[SUPPLIED ENTRIES Boundary: Start]

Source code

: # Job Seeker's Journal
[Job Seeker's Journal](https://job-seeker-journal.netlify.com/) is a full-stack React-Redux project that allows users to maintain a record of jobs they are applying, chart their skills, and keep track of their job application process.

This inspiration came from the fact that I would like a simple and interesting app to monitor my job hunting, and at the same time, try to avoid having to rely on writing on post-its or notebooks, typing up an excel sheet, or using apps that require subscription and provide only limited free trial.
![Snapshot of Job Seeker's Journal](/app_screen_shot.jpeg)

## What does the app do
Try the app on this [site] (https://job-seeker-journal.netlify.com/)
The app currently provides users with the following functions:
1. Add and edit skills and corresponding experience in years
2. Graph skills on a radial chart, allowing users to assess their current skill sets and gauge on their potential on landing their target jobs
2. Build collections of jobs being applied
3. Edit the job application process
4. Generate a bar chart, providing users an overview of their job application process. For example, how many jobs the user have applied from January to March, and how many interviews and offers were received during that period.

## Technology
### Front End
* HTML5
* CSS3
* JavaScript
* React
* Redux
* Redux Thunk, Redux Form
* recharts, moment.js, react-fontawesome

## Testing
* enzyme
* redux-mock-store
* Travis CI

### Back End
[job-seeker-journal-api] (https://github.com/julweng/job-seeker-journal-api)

[SUPPLIED ENTRIES Boundary: End]

Retype the listing above word for word.

● EXERCISE OUTPUT:
Source code

: # Job Seeker's Journal
[Job Seeker's Journal](https://job-seeker-journal.netlify.com/) is a full-stack React-Redux project that allows users to maintain a record of jobs they are applying, chart their skills, and keep track of their job application process.

This inspiration came from the fact that I would like a simple and interesting app to monitor my job hunting, and at the same time, try to avoid having to rely on writing on post-its or notebooks, typing up an excel sheet, or using apps that require subscription and provide only limited free trial.
![Snapshot of Job Seeker's Journal](/app_screen_shot.jpeg)

## What does the app do
Try the app on this [site] (https://job-seeker-journal.netlify.com/)
The app currently provides users with the following functions:
1. Add and edit skills and corresponding experience in years
2. Graph skills on a radial chart, allowing users to assess their current skill sets and gauge on their potential on landing their target jobs
2. Build collections of jobs being applied
3. Edit the job application process
4. Generate a bar chart, providing users an overview of their job application process. For example, how many jobs the user have applied from January to March, and how many interviews and offers were received during that period.

## Technology
### Front End
* HTML5
* CSS3
* JavaScript
* React
* Redux
* Redux Thunk, Redux Form
* recharts, moment.js, react-fontawesome

## Testing
* enzyme
* redux-mock-store
* Travis CI

### Back End
[job-seeker-journal-api] (https://github.com/julweng/job-seeker-journal-api)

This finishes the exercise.